22.3.2: ii. Exercises

Q1

Show that the configuration (determinant) corresponding to the \(Li^+ 1s(\alpha )1s(\alpha )\) state vanishes.

Q2

Construct the 3 triplet and 1 singlet wavefunctions for the \(Li^+ 1s^12s^1\) configuration.

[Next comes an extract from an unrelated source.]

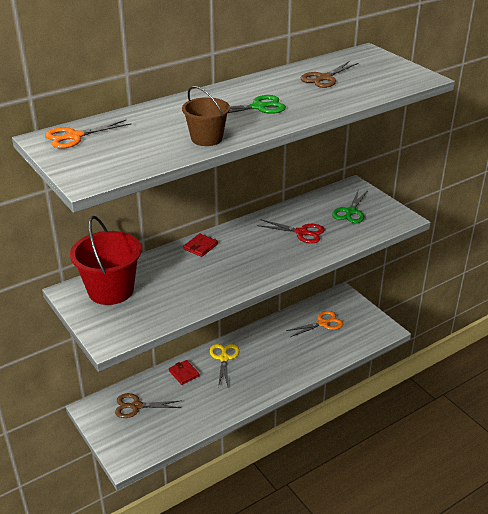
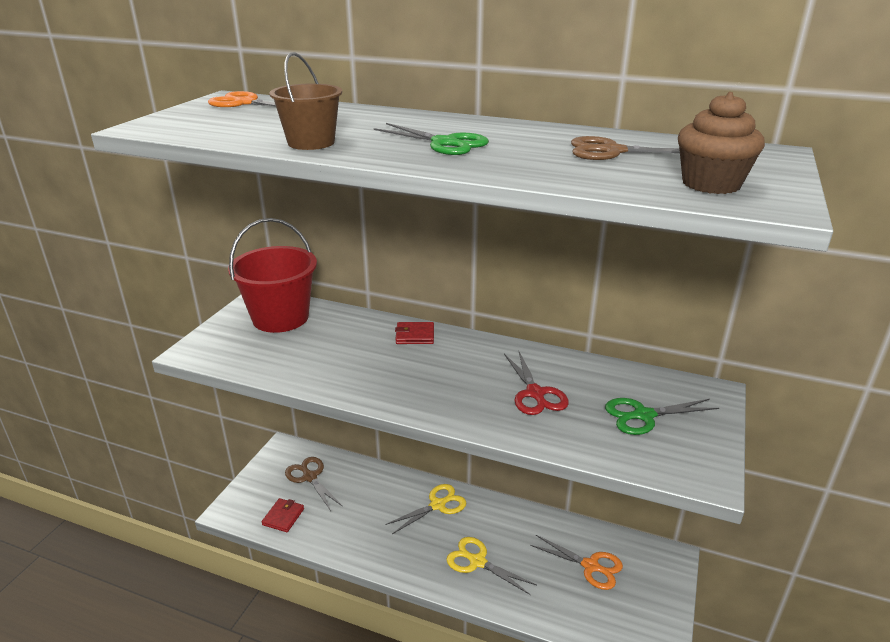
camera: 55 degrees right, 5 degrees down
(184, 373) = (385, 486): red wallet -> red wallet (283, 517)
(281, 363) = (477, 561): none -> yellow scissors
(390, 78) = (711, 184): none -> brown cupcake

Show that each state is a proper eigenfunction of \(S^2 \text{ and } S_z\) (use raising and lowering operators for \(S^2\))

Q3

Construct wavefunctions for each of the following states of \(CH_2:\)
\begin{align} &a.) & ^1B_1(1_{a1}^22_{a1}^21_{b2}^23_{a1}^11_{b1}^1) \\ &b.) & ^3B_1(1_{a1}^22_{a1}^21_{b2}^23_{a1}^11_{b1}^1) \\ & c.) & ^1A_1(1_{a1}^22_{a1}^21_{b2}^23_{a1}^2) \end{align}

Q4

Construct wavefunctions for each state of the \(1\sigma^22\sigma^23\sigma^21\pi^2\) configuration of NH.

Q5

Construct wavefunctions for each state of the \( 1s^12s^13s^1 \) configuration of Li.

Q6

Determine all term symbols that arise from the \( 1s^22s^22p^23d^1\) configuration of the excited N atom.

Q7

Calculate the energy (using Slater Condon rules) associated with the ep valence electrons for the following states of the C atom.

i. \(^3P(M_L=1,M_S=1),\)
ii. \(^3P(M_L=0,M_S=0),\)
iii. \(^1S(M_L=0, M_S=0), \text{ and } \)
iv. \(^1D(M_L=0, M_S=0)\).

Q8

Calculate the energy (using Slater Condon rules) associated with the \(\pi\) valence electrons for the following states of the NH molecule.
i. \(^1\Delta (M_L=2, M_S=0),\)
ii. \(^1\Sigma (M_L=0, M_S=0), \text{ and }\)
iii. \(^3\Sigma (M_L=0, M_S=0).\)